What we have tried so far is to run the application with the GFlags option Page Heap. The problem is that the memory overhead of Page Heap is such that the application won't operate anymore (hitting virtual memory limit for the 32 bit process).
So, we cannot use Page Heap. Which other flags would be useful to add so that we either
- get a crash at the corruption site
- or at least can get more info out of a crash dump that will eventually be generated when we crash in
HeapFree
?
We are currently trying out the flags:
- Enable heap tagging
- Enable heap tail checking
in the hopes that the next crash dump will contain some more information of what went wrong.
I considered these flags, but left them out for now:
- Enable heap parameter checking ... I would expect quite some overhead when the system checks every time a heap function is called
- Enable heap free checking ... not sure whether this would actually buy me anything
- Enable heap validation on call ... here even the docs warn of the high overhead
One problem I (also) have is that I'm unsure how these flags help when a memory corruption occurs. Page Heap obviously will generate an access violation when something writes into the guard pages, but how do the other flags operate?

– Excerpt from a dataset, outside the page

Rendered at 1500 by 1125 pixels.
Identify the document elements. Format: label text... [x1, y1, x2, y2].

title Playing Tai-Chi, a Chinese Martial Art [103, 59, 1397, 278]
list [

Do I have to run the app with Application Verifier for these other flags to help? Or will an exception be raised when the checking code detects something?
Which combination of these flags makes most sense so that the application can still run with OK performance and memory consumption in production?
(*) : It's a 32bit Windows desktop application in industrial automation. Running on Win7 64bit in this case (which it does just fine at a whole lot of other sites).